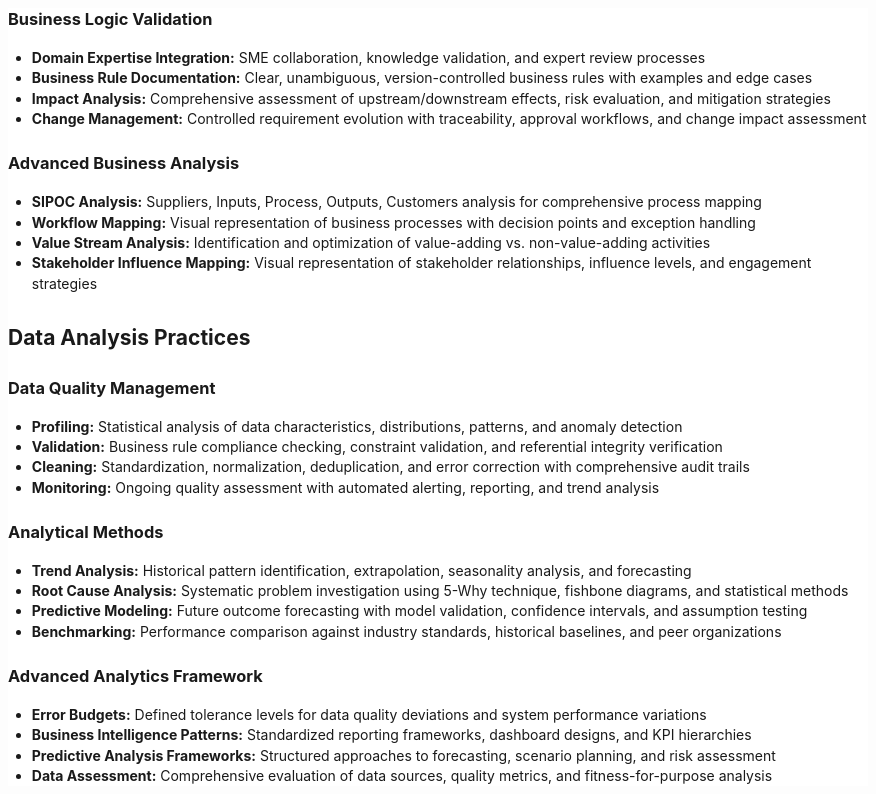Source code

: ### Business Logic Validation
- **Domain Expertise Integration:** SME collaboration, knowledge validation, and expert review processes
- **Business Rule Documentation:** Clear, unambiguous, version-controlled business rules with examples and edge cases
- **Impact Analysis:** Comprehensive assessment of upstream/downstream effects, risk evaluation, and mitigation strategies
- **Change Management:** Controlled requirement evolution with traceability, approval workflows, and change impact assessment

### Advanced Business Analysis
- **SIPOC Analysis:** Suppliers, Inputs, Process, Outputs, Customers analysis for comprehensive process mapping
- **Workflow Mapping:** Visual representation of business processes with decision points and exception handling
- **Value Stream Analysis:** Identification and optimization of value-adding vs. non-value-adding activities
- **Stakeholder Influence Mapping:** Visual representation of stakeholder relationships, influence levels, and engagement strategies

## Data Analysis Practices

### Data Quality Management
- **Profiling:** Statistical analysis of data characteristics, distributions, patterns, and anomaly detection
- **Validation:** Business rule compliance checking, constraint validation, and referential integrity verification
- **Cleaning:** Standardization, normalization, deduplication, and error correction with comprehensive audit trails
- **Monitoring:** Ongoing quality assessment with automated alerting, reporting, and trend analysis

### Analytical Methods
- **Trend Analysis:** Historical pattern identification, extrapolation, seasonality analysis, and forecasting
- **Root Cause Analysis:** Systematic problem investigation using 5-Why technique, fishbone diagrams, and statistical methods
- **Predictive Modeling:** Future outcome forecasting with model validation, confidence intervals, and assumption testing
- **Benchmarking:** Performance comparison against industry standards, historical baselines, and peer organizations

### Advanced Analytics Framework
- **Error Budgets:** Defined tolerance levels for data quality deviations and system performance variations
- **Business Intelligence Patterns:** Standardized reporting frameworks, dashboard designs, and KPI hierarchies
- **Predictive Analysis Frameworks:** Structured approaches to forecasting, scenario planning, and risk assessment
- **Data Assessment:** Comprehensive evaluation of data sources, quality metrics, and fitness-for-purpose analysis
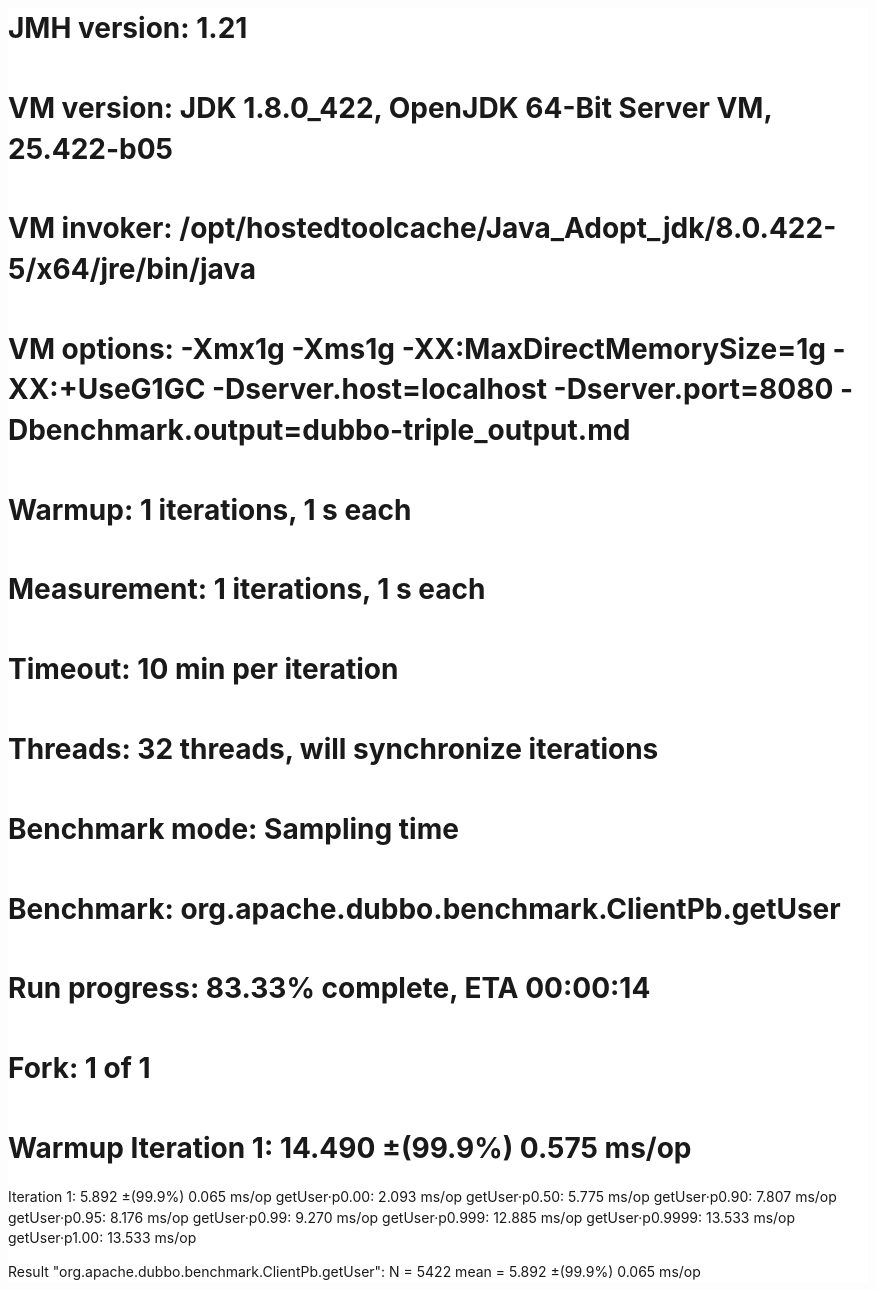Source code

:# JMH version: 1.21
# VM version: JDK 1.8.0_422, OpenJDK 64-Bit Server VM, 25.422-b05
# VM invoker: /opt/hostedtoolcache/Java_Adopt_jdk/8.0.422-5/x64/jre/bin/java
# VM options: -Xmx1g -Xms1g -XX:MaxDirectMemorySize=1g -XX:+UseG1GC -Dserver.host=localhost -Dserver.port=8080 -Dbenchmark.output=dubbo-triple_output.md
# Warmup: 1 iterations, 1 s each
# Measurement: 1 iterations, 1 s each
# Timeout: 10 min per iteration
# Threads: 32 threads, will synchronize iterations
# Benchmark mode: Sampling time
# Benchmark: org.apache.dubbo.benchmark.ClientPb.getUser

# Run progress: 83.33% complete, ETA 00:00:14
# Fork: 1 of 1
# Warmup Iteration   1: 14.490 ±(99.9%) 0.575 ms/op
Iteration   1: 5.892 ±(99.9%) 0.065 ms/op
                 getUser·p0.00:   2.093 ms/op
                 getUser·p0.50:   5.775 ms/op
                 getUser·p0.90:   7.807 ms/op
                 getUser·p0.95:   8.176 ms/op
                 getUser·p0.99:   9.270 ms/op
                 getUser·p0.999:  12.885 ms/op
                 getUser·p0.9999: 13.533 ms/op
                 getUser·p1.00:   13.533 ms/op



Result "org.apache.dubbo.benchmark.ClientPb.getUser":
  N = 5422
  mean =      5.892 ±(99.9%) 0.065 ms/op
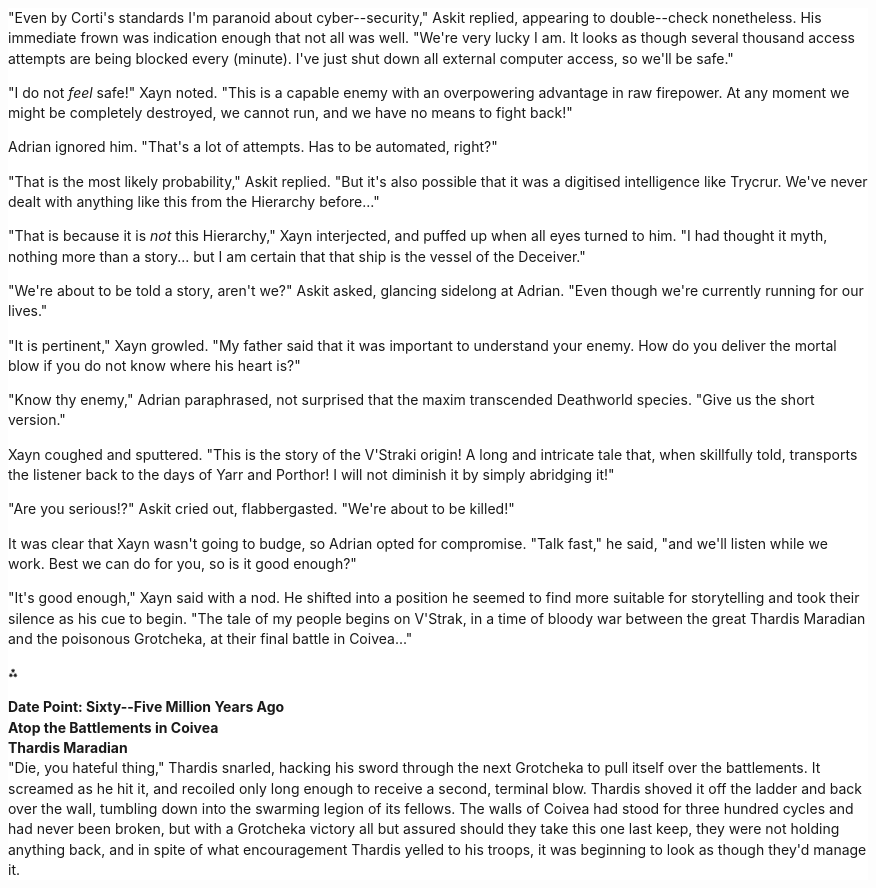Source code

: "Even by Corti\'s standards I\'m paranoid about cyber--security," Askit
replied, appearing to double--check nonetheless. His immediate frown was
indication enough that not all was well. "We\'re very lucky I am. It
looks as though several thousand access attempts are being blocked every
(minute). I\'ve just shut down all external computer access, so we\'ll
be safe."

"I do not *feel* safe!" Xayn noted. "This is a capable enemy with an
overpowering advantage in raw firepower. At any moment we might be
completely destroyed, we cannot run, and we have no means to fight
back!"

Adrian ignored him. "That\'s a lot of attempts. Has to be automated,
right?"

"That is the most likely probability," Askit replied. "But it\'s also
possible that it was a digitised intelligence like Trycrur. We\'ve never
dealt with anything like this from the Hierarchy before..."

"That is because it is *not* this Hierarchy," Xayn interjected, and
puffed up when all eyes turned to him. "I had thought it myth, nothing
more than a story... but I am certain that that ship is the vessel of
the Deceiver."

"We\'re about to be told a story, aren\'t we?" Askit asked, glancing
sidelong at Adrian. "Even though we\'re currently running for our
lives."

"It is pertinent," Xayn growled. "My father said that it was important
to understand your enemy. How do you deliver the mortal blow if you do
not know where his heart is?"

"Know thy enemy," Adrian paraphrased, not surprised that the maxim
transcended Deathworld species. "Give us the short version."

Xayn coughed and sputtered. "This is the story of the V\'Straki origin!
A long and intricate tale that, when skillfully told, transports the
listener back to the days of Yarr and Porthor! I will not diminish it by
simply abridging it!"

"Are you serious!?" Askit cried out, flabbergasted. "We\'re about to be
killed!"

It was clear that Xayn wasn\'t going to budge, so Adrian opted for
compromise. "Talk fast," he said, "and we\'ll listen while we work. Best
we can do for you, so is it good enough?"

"It\'s good enough," Xayn said with a nod. He shifted into a position he
seemed to find more suitable for storytelling and took their silence as
his cue to begin. "The tale of my people begins on V\'Strak, in a time
of bloody war between the great Thardis Maradian and the poisonous
Grotcheka, at their final battle in Coivea..."

⁂

**Date Point: Sixty--Five Million Years Ago**\
**Atop the Battlements in Coivea**\
**Thardis Maradian**\
"Die, you hateful thing," Thardis snarled, hacking his sword through the
next Grotcheka to pull itself over the battlements. It screamed as he
hit it, and recoiled only long enough to receive a second, terminal
blow. Thardis shoved it off the ladder and back over the wall, tumbling
down into the swarming legion of its fellows. The walls of Coivea had
stood for three hundred cycles and had never been broken, but with a
Grotcheka victory all but assured should they take this one last keep,
they were not holding anything back, and in spite of what encouragement
Thardis yelled to his troops, it was beginning to look as though they\'d
manage it.
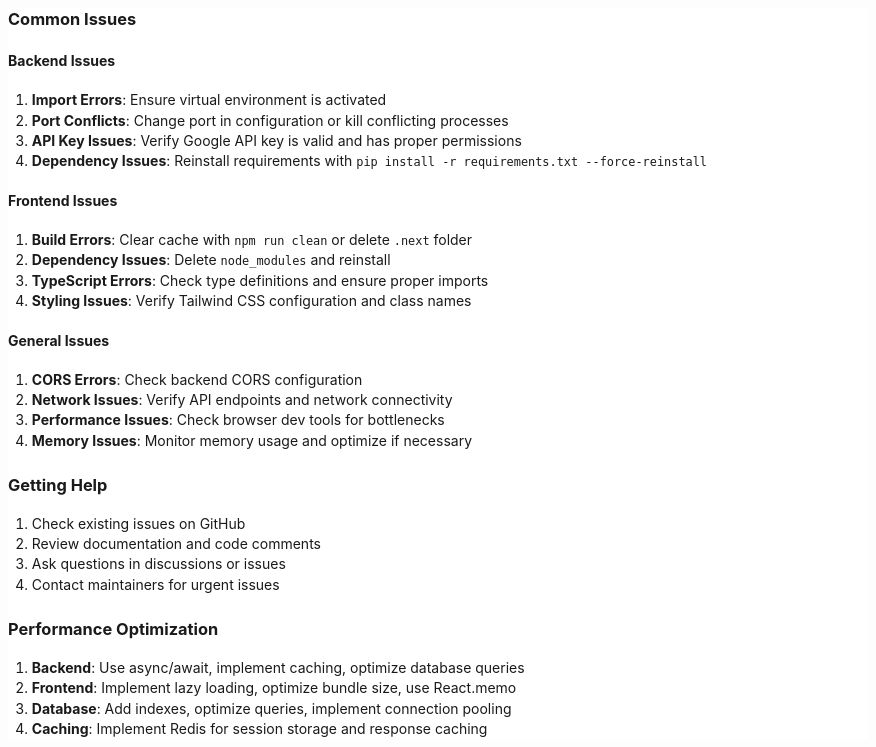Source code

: ### Common Issues

#### Backend Issues
1. **Import Errors**: Ensure virtual environment is activated
2. **Port Conflicts**: Change port in configuration or kill conflicting processes
3. **API Key Issues**: Verify Google API key is valid and has proper permissions
4. **Dependency Issues**: Reinstall requirements with `pip install -r requirements.txt --force-reinstall`

#### Frontend Issues
1. **Build Errors**: Clear cache with `npm run clean` or delete `.next` folder
2. **Dependency Issues**: Delete `node_modules` and reinstall
3. **TypeScript Errors**: Check type definitions and ensure proper imports
4. **Styling Issues**: Verify Tailwind CSS configuration and class names

#### General Issues
1. **CORS Errors**: Check backend CORS configuration
2. **Network Issues**: Verify API endpoints and network connectivity
3. **Performance Issues**: Check browser dev tools for bottlenecks
4. **Memory Issues**: Monitor memory usage and optimize if necessary

### Getting Help
1. Check existing issues on GitHub
2. Review documentation and code comments
3. Ask questions in discussions or issues
4. Contact maintainers for urgent issues

### Performance Optimization
1. **Backend**: Use async/await, implement caching, optimize database queries
2. **Frontend**: Implement lazy loading, optimize bundle size, use React.memo
3. **Database**: Add indexes, optimize queries, implement connection pooling
4. **Caching**: Implement Redis for session storage and response caching

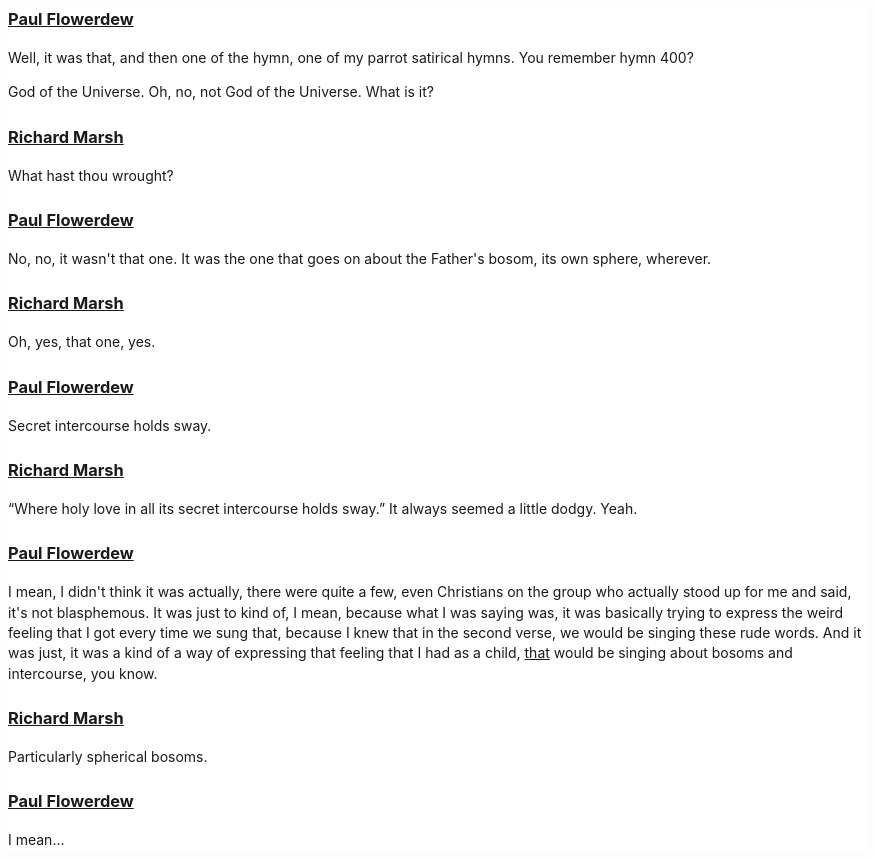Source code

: ### [**Paul Flowerdew**](https://www.youtube.com/watch?v=NHpsOZNvbQM&t=1489s)

Well, it was that, and then one of the hymn, one of my parrot satirical hymns. You remember hymn 400?

God of the Universe. Oh, no, not God of the Universe. What is it?

### [**Richard Marsh**](https://www.youtube.com/watch?v=NHpsOZNvbQM&t=1503s)

What hast thou wrought?

### [**Paul Flowerdew**](https://www.youtube.com/watch?v=NHpsOZNvbQM&t=1505s)

No, no, it wasn't that one. It was the one that goes on about the Father's bosom, its own sphere, wherever.

### [**Richard Marsh**](https://www.youtube.com/watch?v=NHpsOZNvbQM&t=1511s)

Oh, yes, that one, yes.

### [**Paul Flowerdew**](https://www.youtube.com/watch?v=NHpsOZNvbQM&t=1513s)

Secret intercourse holds sway.

### [**Richard Marsh**](https://www.youtube.com/watch?v=NHpsOZNvbQM&t=1516s)

“Where holy love in all its secret intercourse holds sway.” It always seemed a little dodgy. Yeah.

### [**Paul Flowerdew**](https://www.youtube.com/watch?v=NHpsOZNvbQM&t=1521s)

I mean, I didn't think it was actually, there were quite a few, even Christians on the group who actually stood up for me and said, it's not blasphemous. It was just to kind of, I mean, because what I was saying was, it was basically trying to express the weird feeling that I got every time we sung that, because I knew that in the second verse, we would be singing these rude words. And it was just, it was a kind of a way of expressing that feeling that I had as a child, [that](https://www.youtube.com/watch?v=NHpsOZNvbQM&t=1552s) would be singing about bosoms and intercourse, you know.

### [**Richard Marsh**](https://www.youtube.com/watch?v=NHpsOZNvbQM&t=1555s)

Particularly spherical bosoms.

### [**Paul Flowerdew**](https://www.youtube.com/watch?v=NHpsOZNvbQM&t=1562s)

I mean…
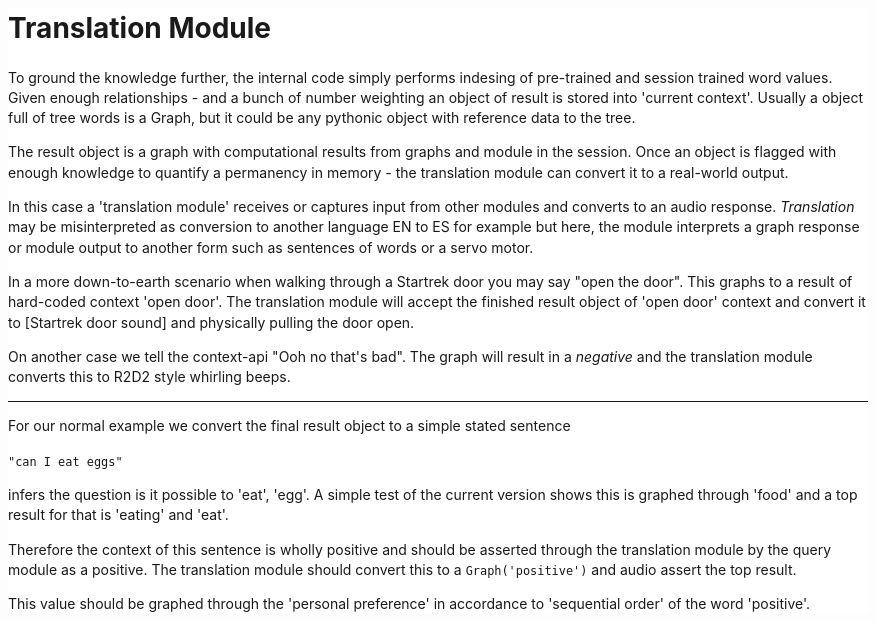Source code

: # Translation Module

To ground the knowledge further, the internal code simply performs indesing of pre-trained and session trained word values. Given enough relationships - and a bunch of number weighting an object of result is stored into 'current context'.  Usually a object full of tree words is a Graph, but it could be any pythonic object with reference data to the tree.

The result object is a graph with computational results from graphs and module in the session. Once an object is flagged with enough knowledge to quantify a permanency in memory - the translation module can convert it to a real-world output.

In this case a 'translation module' receives or captures input from other modules and converts to an audio response. _Translation_ may be misinterpreted as conversion to another language EN to ES for example but here, the module interprets a graph response or module output to another form such as sentences of words or a servo motor.

In a more down-to-earth scenario when walking through a Startrek door you may say "open the door". This graphs to a result of hard-coded context 'open door'. The translation module will accept the finished result object of 'open door' context and convert it to [Startrek door sound] and physically pulling the door open.

On another case we tell the context-api "Ooh no that's bad". The graph will result in a _negative_ and the translation module converts this to R2D2 style whirling beeps.

----

For our normal example we convert the final result object to a simple stated sentence

    "can I eat eggs"

infers the question is it possible to 'eat', 'egg'. A simple test of the current version shows this is graphed through 'food' and a top result for that is 'eating' and 'eat'.

Therefore the context of this sentence is wholly positive and should be asserted through the translation module by the query module as a positive. The translation module should convert this to a `Graph('positive')` and audio assert the top result.

This value should be graphed through the 'personal preference' in accordance to 'sequential order' of the word 'positive'.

+++++

→ **YOUR OBJECTIVE**
Every line in the data that holds the string "into" should be copied.

→ **SOLVED PROBLEM**
"It\'s good enough," Xayn said with a nod. He shifted into a position he
down into the swarming legion of its fellows. The walls of Coivea had
To ground the knowledge further, the internal code simply performs indesing of pre-trained and session trained word values. Given enough relationships - and a bunch of number weighting an object of result is stored into 'current context'.  Usually a object full of tree words is a Graph, but it could be any pythonic object with reference data to the tree.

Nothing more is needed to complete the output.